Gemma Bellincioni (born Matilda Cesira Bellincioni) (/it/; 18 August 1864 - 23 April 1950) was an Italian dramatic soprano and one of the best-known opera singers of the late 19th century. She had a particular affinity with the verismo repertoire and was renowned for both, her charismatic acting and the quality of her voice.

==Career==

Matilda Cesira Bellincioni was Bellincioni's real name. She was born in Monza, Italy, in 1864. Both her parents were singers, and after receiving training from them, she made her operatic debut in Naples in 1880. She went on to sing extensively in Europe and South America during the next two decades, although she would appear only once in London—at the Royal Opera House, Covent Garden—in 1895. Despite her fame, she never performed at America's foremost operatic venue, the New York Metropolitan Opera.
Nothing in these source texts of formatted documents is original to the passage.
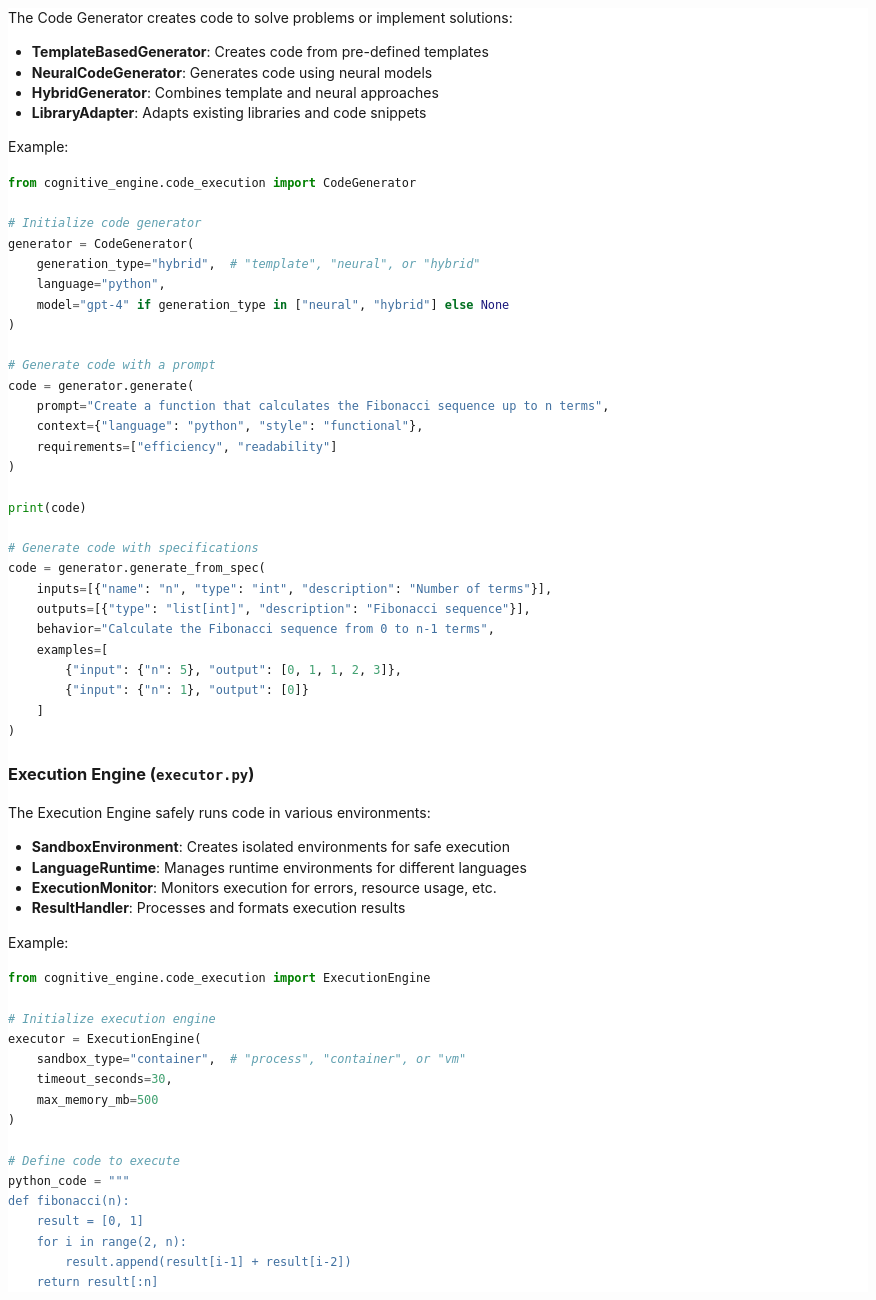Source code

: The Code Generator creates code to solve problems or implement solutions:

- **TemplateBasedGenerator**: Creates code from pre-defined templates
- **NeuralCodeGenerator**: Generates code using neural models
- **HybridGenerator**: Combines template and neural approaches
- **LibraryAdapter**: Adapts existing libraries and code snippets

Example:
```python
from cognitive_engine.code_execution import CodeGenerator

# Initialize code generator
generator = CodeGenerator(
    generation_type="hybrid",  # "template", "neural", or "hybrid"
    language="python",
    model="gpt-4" if generation_type in ["neural", "hybrid"] else None
)

# Generate code with a prompt
code = generator.generate(
    prompt="Create a function that calculates the Fibonacci sequence up to n terms",
    context={"language": "python", "style": "functional"},
    requirements=["efficiency", "readability"]
)

print(code)

# Generate code with specifications
code = generator.generate_from_spec(
    inputs=[{"name": "n", "type": "int", "description": "Number of terms"}],
    outputs=[{"type": "list[int]", "description": "Fibonacci sequence"}],
    behavior="Calculate the Fibonacci sequence from 0 to n-1 terms",
    examples=[
        {"input": {"n": 5}, "output": [0, 1, 1, 2, 3]},
        {"input": {"n": 1}, "output": [0]}
    ]
)
```

### Execution Engine (`executor.py`)

The Execution Engine safely runs code in various environments:

- **SandboxEnvironment**: Creates isolated environments for safe execution
- **LanguageRuntime**: Manages runtime environments for different languages
- **ExecutionMonitor**: Monitors execution for errors, resource usage, etc.
- **ResultHandler**: Processes and formats execution results

Example:
```python
from cognitive_engine.code_execution import ExecutionEngine

# Initialize execution engine
executor = ExecutionEngine(
    sandbox_type="container",  # "process", "container", or "vm"
    timeout_seconds=30,
    max_memory_mb=500
)

# Define code to execute
python_code = """
def fibonacci(n):
    result = [0, 1]
    for i in range(2, n):
        result.append(result[i-1] + result[i-2])
    return result[:n]
```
Italy's leading composer, Giuseppe Verdi, admired Bellincioni's acting ability. Verdi had encountered her in 1886 when she performed Violetta in his opera La traviata at La Scala, Milan. Evidently, however, he was not so impressed by her vocal technique because he did not elect to cast her to sing the part of Desdemona at the premiere of Otello the following year. On the other hand, Bellincioni's histrionic manner, accentuated diction and arresting stage presence were to prove ideally suited to a melodramatic new style of Italian opera known as verismo, which became popular during the 1890s. She sang this type of music with great passion, although her actual voice was not particularly large in size or ripe in tone, and marred by a distinct flutter. (See Scott, cited below.)

On 17 May 1890, she created the role of Santuzza in Pietro Mascagni's landmark verismo work Cavalleria Rusticana when it premiered in Rome. Her common-law spouse Roberto Stagno, a prominent tenor from Sicily, sang opposite her in the role of Turiddu at that same premiere performance: they had met on a tour of Argentina in 1886.

Bellincioni was also the first soprano to perform the title role in another key verismo opera, Umberto Giordano's Fedora, on 17 November 1898. (Her tenor partner on this occasion was a promising young singer named Enrico Caruso.) Eight years later, she starred in the Italian premiere of Richard Strauss' Salome. She announced her retirement from the stage in 1911 to teach singing, but re-emerged in 1916 to play the lead female part in a silent-film version of Cavalleria Rusticana that was directed by Ugo Falena.

As late as the early 1920s, she gave a few performances in The Netherlands, but her voice was said to be in a threadbare condition by this date.

Bellincioni had written an instructional manual for singers which was published in Berlin in 1912 and an autobiography, Io e il palcoscenico, which was published in Milan in 1920. She spent her final years living in Naples, where she died at the age of 85, survived by a daughter. (Stagno, her de facto husband, had died 53 years earlier.)

Bellincioni's voice can still be heard on CD reissues (most notably on the Marston label) of a few recordings which she made for the Gramophone & Typewriter Company and the Pathé firm in the early 1900s (decade). She was past her best when she made them and they disappoint artistically and musically; but they are considered to be of major historical interest because her career was so significant (see Scott cited below).

Bellincioni also taught singing. One of her students was contralto Amy Ellerman.